Yeni Zelanda’da ibadet eden insanlara yönelik saldırı ve katliamın nedeni çok boyutludur ve irdelenmelidir.
Ama en önemlisi Emperyal güçler, istihbarat örgütleri, bir süredir Avrupa’nın pek çok ülkesinde İslamafobik, ırkçı, faşist örgütlenmeler gerçekleştiriyor. Bunlara göz yumuluyor, özendiriliyor.
Tırmanan ‘milliyetçilik’ değil budur.
Terör bizim coğrafyamızdan Avrupa’nın gözde merkezlerine bu örgütler aracılığı ile taşınıyor.

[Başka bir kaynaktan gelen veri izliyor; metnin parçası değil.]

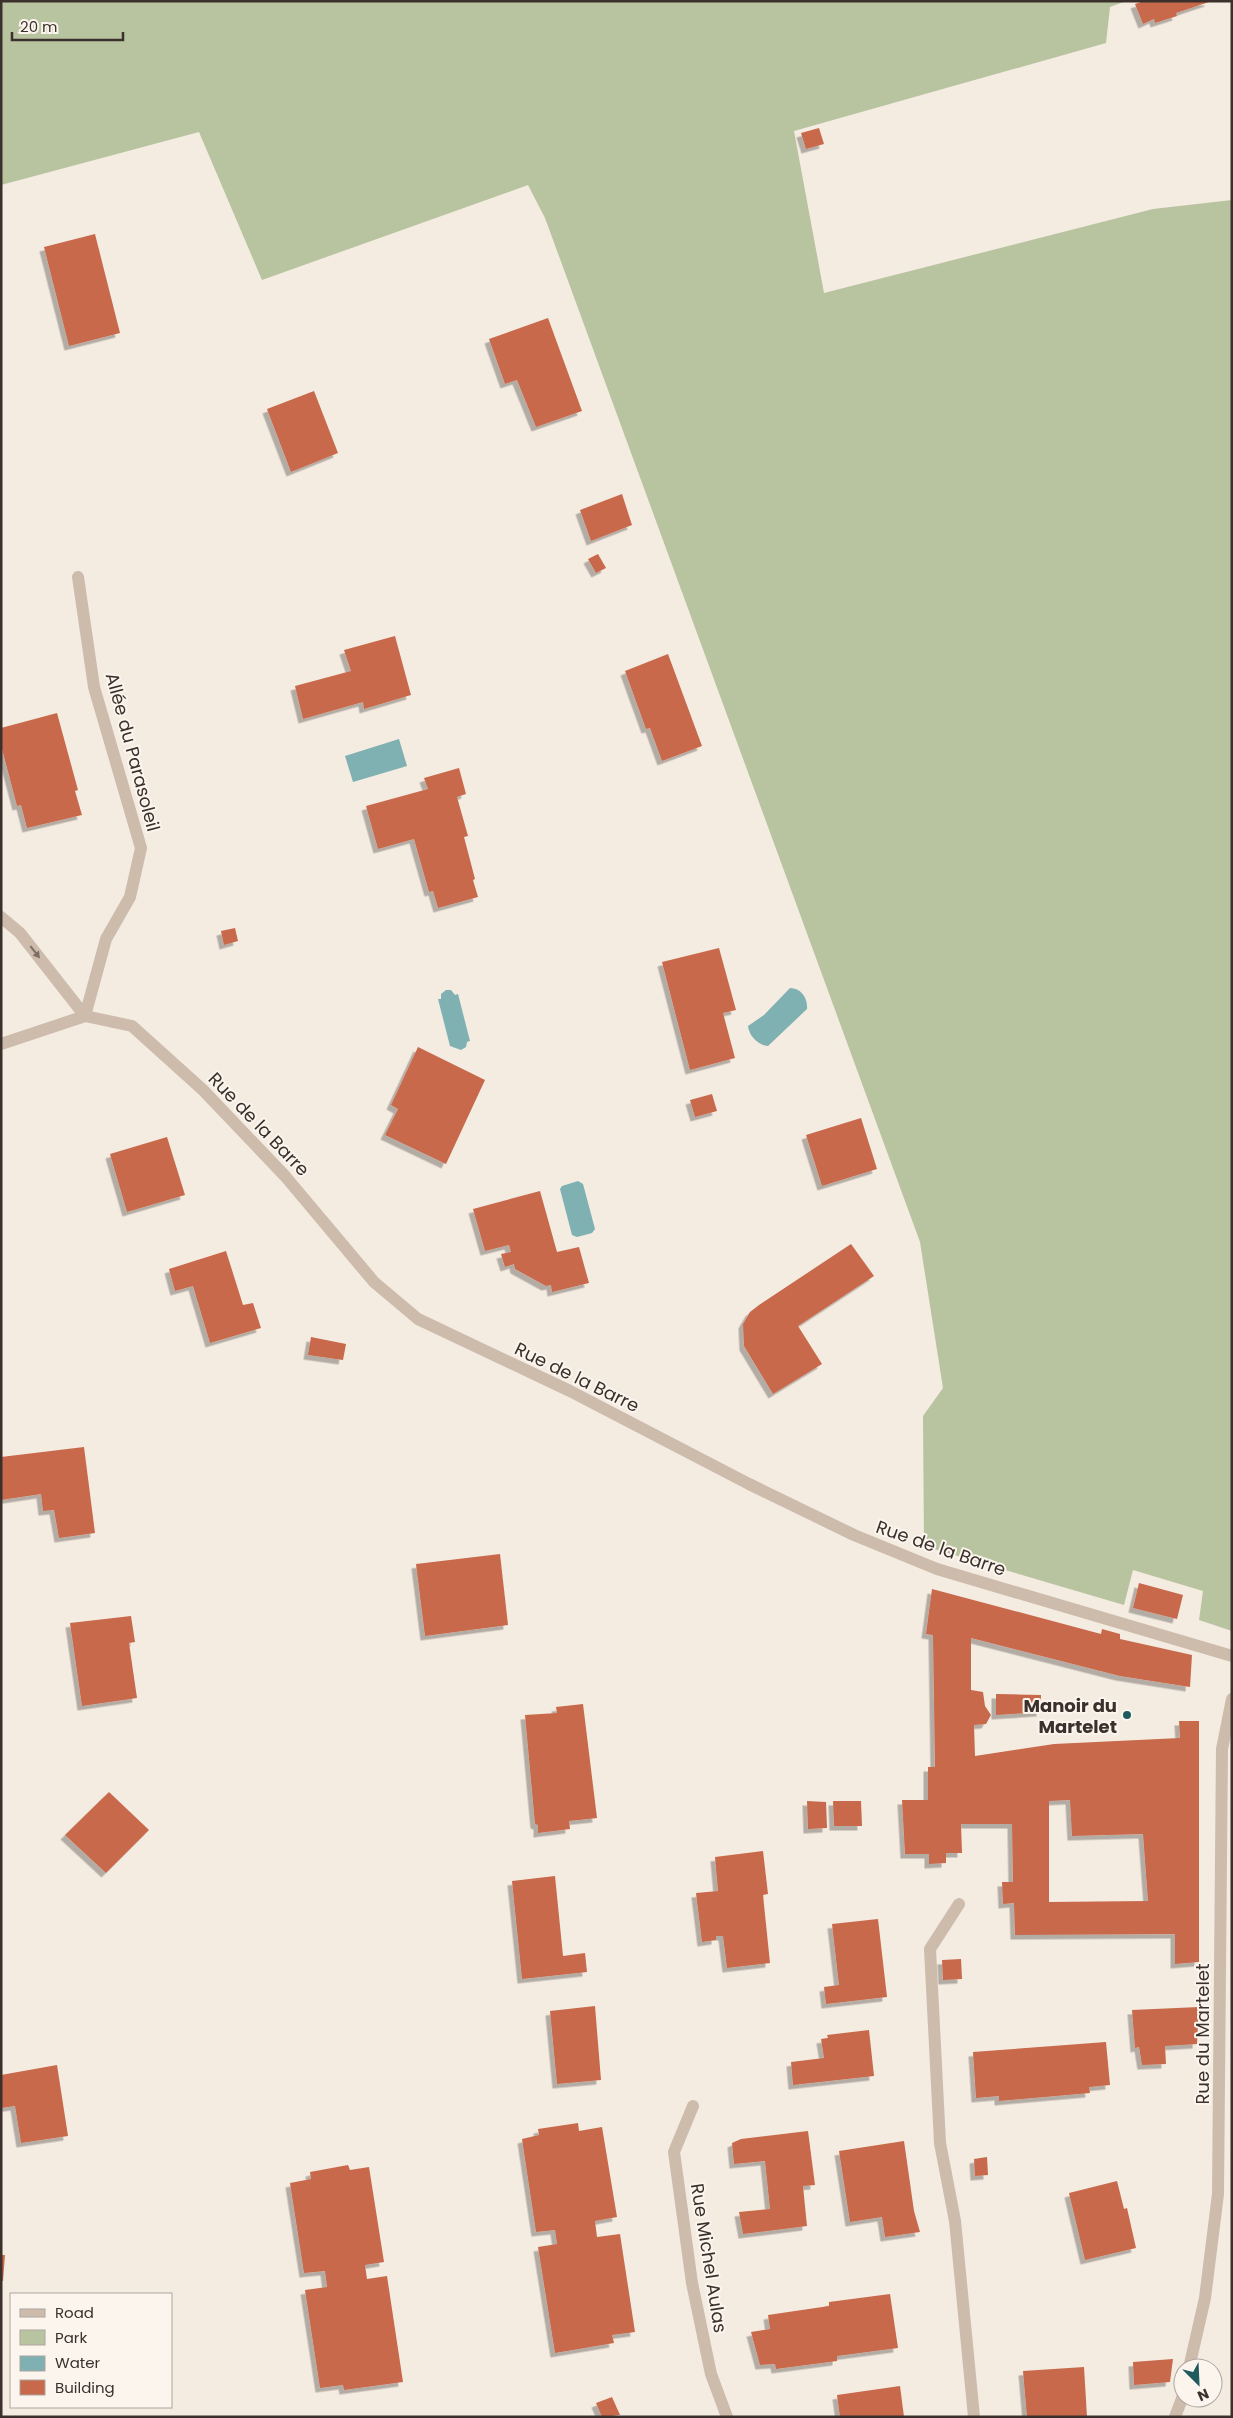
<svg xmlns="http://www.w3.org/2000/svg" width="1233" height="2418" font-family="Poppins,sans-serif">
<defs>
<filter id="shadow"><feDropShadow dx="-4.5" dy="4.5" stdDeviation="0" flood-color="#0004"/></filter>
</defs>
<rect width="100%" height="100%" fill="#f4ebe1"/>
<polygon fill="#b8c4a0" points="1,1 1126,1 1110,7 1106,43 794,131 824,293 1153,209 1232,200 1232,1631 1199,1620 1203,1591 1133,1570 1124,1605 924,1546 923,1416 943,1388 920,1242 545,218 528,185 262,280 199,132 1,185"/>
<g fill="#7fb0b2">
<polygon points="399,739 407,766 353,782 345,756"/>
<path d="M 790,988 C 801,988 808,998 807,1009 L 768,1046 C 758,1045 749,1036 748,1026 L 764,1015 Z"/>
<polygon points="446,990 451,990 455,995 458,994 470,1041 467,1042 466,1047 461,1050 450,1046 438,999 441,999 441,994"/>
<polygon points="578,1181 583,1184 595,1229 592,1233 577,1237 572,1235 560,1189 562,1186"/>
</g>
<g fill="#c8694b" fill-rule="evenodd" filter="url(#shadow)">
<polygon points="1144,1 1209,1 1209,2 1176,13 1177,16 1155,23 1154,19 1143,24 1135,4"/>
<polygon points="819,128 824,144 806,149 801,133"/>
<polygon points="95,234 120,333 69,346 44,247"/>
<polygon points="548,318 582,411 536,427 517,380 505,384 489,339"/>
<polygon points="314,391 338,453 291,472 267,409"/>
<polygon points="622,494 632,525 591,541 580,510"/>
<polygon points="598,554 606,568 596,573 588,559"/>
<polygon points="395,636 411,695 364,709 363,702 303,719 295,686 351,671 344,650"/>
<polygon points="668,654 702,746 662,761 650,728 646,729 625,671"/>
<polygon points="57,713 78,790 75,791 82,815 27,828 21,805 17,806 1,745 1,728"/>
<polygon points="459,768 466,794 457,797 468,836 464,837 475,879 473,880 478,897 438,908 433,891 429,892 414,839 378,849 366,806 428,789 424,778"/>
<polygon points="235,928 238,941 224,945 221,931"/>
<polygon points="719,948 736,1010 723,1013 735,1058 690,1070 662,962"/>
<polygon points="418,1047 485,1080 446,1164 385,1135 398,1109 391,1105"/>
<polygon points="712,1094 717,1111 695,1117 690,1100"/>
<polygon points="861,1118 877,1169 822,1186 806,1135"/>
<polygon points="167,1137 185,1195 127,1212 110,1154"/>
<polygon points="540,1191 557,1252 579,1247 589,1283 552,1292 551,1285 546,1286 515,1269 514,1264 505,1267 501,1254 511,1252 509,1245 485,1251 473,1209"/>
<polygon points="851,1244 874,1276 798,1326 822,1364 773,1394 744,1346 743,1324 750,1312 759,1305"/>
<polygon points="226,1251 243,1305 253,1303 261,1328 210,1343 193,1286 175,1291 169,1269"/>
<polygon points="311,1337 346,1344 343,1360 308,1355"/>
<polygon points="84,1447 95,1533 59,1538 54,1510 43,1511 41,1494 1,1500 1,1457"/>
<polygon points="500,1554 508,1625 425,1636 416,1564"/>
<polygon points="1139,1583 1183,1595 1177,1619 1133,1608"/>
<path d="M 932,1589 L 1101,1634 L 1102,1629 L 1120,1634 L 1120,1639 L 1192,1655 L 1190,1687 L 1120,1676 L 971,1638 L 971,1690 L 983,1692 L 985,1706 L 991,1715 L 986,1724 L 974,1725 L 975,1756 L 1054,1744 L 1180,1738 L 1179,1721 L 1199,1721 L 1199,1962 L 1175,1964 L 1175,1934 L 1015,1935 L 1014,1903 L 1003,1904 L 1002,1882 L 1013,1882 L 1012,1824 L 961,1824 L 962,1853 L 946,1853 L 946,1863 L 929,1864 L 929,1854 L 905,1854 L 902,1800 L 928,1800 L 928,1767 L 935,1767 L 933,1635 L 926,1634 ZM 1070,1800 L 1072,1836 L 1143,1834 L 1148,1901 L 1049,1902 L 1049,1801 Z"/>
<polygon points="131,1616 135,1642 129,1643 137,1698 82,1706 70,1623"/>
<polygon points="996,1694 1041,1695 1041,1712 996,1715"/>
<polygon points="583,1704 597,1818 569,1821 570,1829 538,1833 538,1825 535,1824 525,1715 557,1713 556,1707"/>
<polygon points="109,1792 149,1830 106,1873 65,1835"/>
<polygon points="807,1801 826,1802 827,1828 808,1829"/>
<polygon points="833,1801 861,1801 862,1826 834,1826"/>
<polygon points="763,1851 768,1894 763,1895 770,1963 727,1968 723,1936 716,1936 716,1940 702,1942 696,1893 718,1891 715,1857"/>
<polygon points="555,1876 563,1956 585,1953 587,1972 522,1979 512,1881"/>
<polygon points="878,1919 887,1997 826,2004 824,1987 839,1985 832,1924"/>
<polygon points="961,1959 962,1979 943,1980 942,1960"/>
<polygon points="595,2006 601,2080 557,2084 550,2011"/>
<polygon points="1199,2007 1197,2044 1165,2046 1166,2064 1142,2065 1139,2047 1135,2048 1132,2010"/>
<polygon points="869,2030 874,2076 793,2085 791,2062 824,2058 821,2039 828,2038 827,2035"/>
<polygon points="1106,2042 1110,2085 1089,2087 1090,2093 999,2101 999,2096 976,2098 973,2052"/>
<polygon points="57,2065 68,2136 21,2143 15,2106 1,2108 1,2075"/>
<polygon points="578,2123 579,2131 602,2127 617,2217 595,2221 597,2237 620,2234 635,2332 612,2335 614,2343 555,2353 538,2247 557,2244 555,2230 536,2232 522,2139 539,2135 538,2129"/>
<polygon points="808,2131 815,2185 803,2186 807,2226 743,2234 739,2212 770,2209 765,2161 734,2164 732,2143 741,2139"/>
<polygon points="904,2141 914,2211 920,2232 885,2237 882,2217 850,2222 839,2151"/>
<polygon points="987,2157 988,2175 975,2176 974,2159"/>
<polygon points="348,2165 350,2170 369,2167 384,2262 365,2265 367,2279 387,2276 403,2382 344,2390 343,2385 320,2388 305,2290 327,2287 325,2271 304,2273 290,2183 311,2179 310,2172"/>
<polygon points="1117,2181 1124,2209 1127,2208 1136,2248 1085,2260 1069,2193"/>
<polygon points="1,2255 5,2255 3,2281 1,2281"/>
<polygon points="890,2294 898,2348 837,2356 837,2361 776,2369 775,2364 760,2365 751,2332 770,2329 768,2315 829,2306 829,2302"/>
<polygon points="1173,2359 1170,2382 1134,2385 1133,2362"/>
<polygon points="1084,2367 1087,2417 1027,2417 1023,2371"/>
<polygon points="900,2386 904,2417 840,2417 837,2395"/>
<polygon points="612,2397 620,2415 602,2417 596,2403"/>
</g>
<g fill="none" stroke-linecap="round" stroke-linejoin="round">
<g stroke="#cdbbac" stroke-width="12">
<polyline points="78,577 94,687 141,848 130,897 106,939 85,1016"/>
<polyline points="1,917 20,933 85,1016"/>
<polyline points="1,1044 85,1016 132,1026 203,1090 285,1176 374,1282 418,1319 570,1391 749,1484 854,1535 937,1569 1232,1656"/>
<polyline points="959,1904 930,1949 940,2143 955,2221 974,2417"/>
<polyline points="693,2106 674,2152 692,2283 711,2374 727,2417"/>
<polyline points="1189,2368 1205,2298 1218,2194 1222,1749 1232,1699"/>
<polyline points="1175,2417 1183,2396"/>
</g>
</g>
<defs><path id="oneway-solid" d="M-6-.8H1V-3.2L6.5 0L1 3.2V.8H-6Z" transform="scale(1.25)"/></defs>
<use fill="#7d6f65" href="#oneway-solid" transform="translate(35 952) rotate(52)"/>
<circle fill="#1f5a5e" stroke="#fbf5ee" stroke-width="2" cx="1127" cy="1715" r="5"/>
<g text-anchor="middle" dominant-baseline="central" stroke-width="4" stroke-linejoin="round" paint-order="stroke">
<g font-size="18" fill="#3b302b" stroke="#fbf5ee">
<text transform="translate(133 752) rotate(75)">Allée du Parasoleil</text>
<text transform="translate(259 1124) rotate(46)">Rue de la Barre</text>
<text transform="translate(577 1377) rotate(26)">Rue de la Barre</text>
<text transform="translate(941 1548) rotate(19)">Rue de la Barre</text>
<text transform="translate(1202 2034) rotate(-90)">Rue du Martelet</text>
<text transform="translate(709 2258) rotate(81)">Rue Michel Aulas</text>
</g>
<g font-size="18" font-weight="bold" fill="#3b302b" stroke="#fbf5ee" text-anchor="end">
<text x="1117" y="1705">Manoir du<tspan x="1117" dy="21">Martelet</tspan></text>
</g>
</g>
<rect width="1233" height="2418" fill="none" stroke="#3b302b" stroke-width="5"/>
<rect x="10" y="2293" width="162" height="115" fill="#fbf5ee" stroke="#aea6a0"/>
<rect x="20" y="2309" width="25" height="8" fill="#cdbbac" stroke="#aea6a0"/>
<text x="55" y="2318" font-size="15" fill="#3b302b">Road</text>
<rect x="20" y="2330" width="25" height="15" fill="#b8c4a0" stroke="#aea6a0"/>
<text x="55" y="2343" font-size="15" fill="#3b302b">Park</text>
<rect x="20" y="2356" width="25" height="15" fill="#7fb0b2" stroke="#aea6a0"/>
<text x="55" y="2368" font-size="15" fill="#3b302b">Water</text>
<rect x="20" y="2380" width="25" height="15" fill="#c8694b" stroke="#aea6a0"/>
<text x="55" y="2393" font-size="15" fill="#3b302b">Building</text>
<g transform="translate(1198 2383) rotate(156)"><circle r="24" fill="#fbf5ee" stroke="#aea6a0"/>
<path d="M0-4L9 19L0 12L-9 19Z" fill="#1f5a5e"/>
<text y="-8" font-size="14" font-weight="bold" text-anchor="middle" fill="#3b302b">N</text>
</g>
<path d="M12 32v8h111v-8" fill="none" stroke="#3b302b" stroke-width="2.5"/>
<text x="20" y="32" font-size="15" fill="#3b302b" stroke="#fbf5ee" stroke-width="4" paint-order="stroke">20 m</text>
</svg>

İslamafobik bir caninin masum müslümanları camilerde vahşice öldürülmelerine neden olan, düşünce altyapısını sağlayan en önemli etkenlerden birisi, Avrupalı siyasi liderlerin tutumları, eylem ve söylemleridir.
O ülkelerin başkanları bugüne kadar terörizm türevlerine hep ‘müsamahalı’ davrandılar.
Bu son saldırıyı bile terör eylemi değil, bireysel suç olarak gördüler.
Galiba dünyadaki bütün terör örgütlerini yaratan, her türlü desteği veren, onları kara jandarması gibi kullanan ABD’ye özeniyorlar. Ortadoğu coğrafyasında yakın bir gelecekte her Avrupa ülkesinin ayrı ayrı terör örgütleri olursa şaşırmayız.
Bu nedenle devletler dışı toplumsal örgütlenmelerle; savaş ve diğer insanlık suçlarını, hak, hukuk ihlallerini, ayrımcılığı da terörizm kabul edip ortak küresel bir mücadele ve kararlılık ortaya konulmalı ve mücadele edilmelidir.
Bütün insanlığın görevi de bu olmalıdır.
Bir karşı duruş gereklidir.
Bununla birlikte terörizmin asıl amacı, demokratik toplumları korkutmaktır. Normal yaşam alışkanlıklarını değiştirmektir.
Şüphe ve güvensizlik yaratmaktır. Bunun için propaganda, kitle iletişim araçlarını ve sosyal medyayı kullanır.
Nitekim Yeni Zelanda’da teröristin kafa kamerasıyla, baştan sona gerçekleştirdiği katliamın görüntülerini çekmesi, canlı yayınlaması da bu amaçladır.
Bu görüntüleri yaymak terörü güçlü gösterir. Öldürmeyi meşrulaştırır.
Sosyal medyada bazı engellemeler yapıldı, sorumlu yayıncılık kaygısı taşıyan haber kanalları, gazeteler görüntü ve fotoğrafları vermedi ama kan donduran o görüntülere tamamen engel olunamadı.
Türkiye’de ise RTÜK denilen kurumun şu ana kadar duyarsızlığı sürüyor.
Ya Cumhurbaşkanı’nın mitinginde kadın ve çocukların olduğu kalabalığı kalabalığa dev ekrandan bu görüntülerin sansürsüz izlettirilmesine ne demeli?
Kim neden oldu, hangi ‘danışman’ önerdi bilemem ama bu tuzaktır; mesaj vereyim diye terörün mesajını vermek değil midir bu?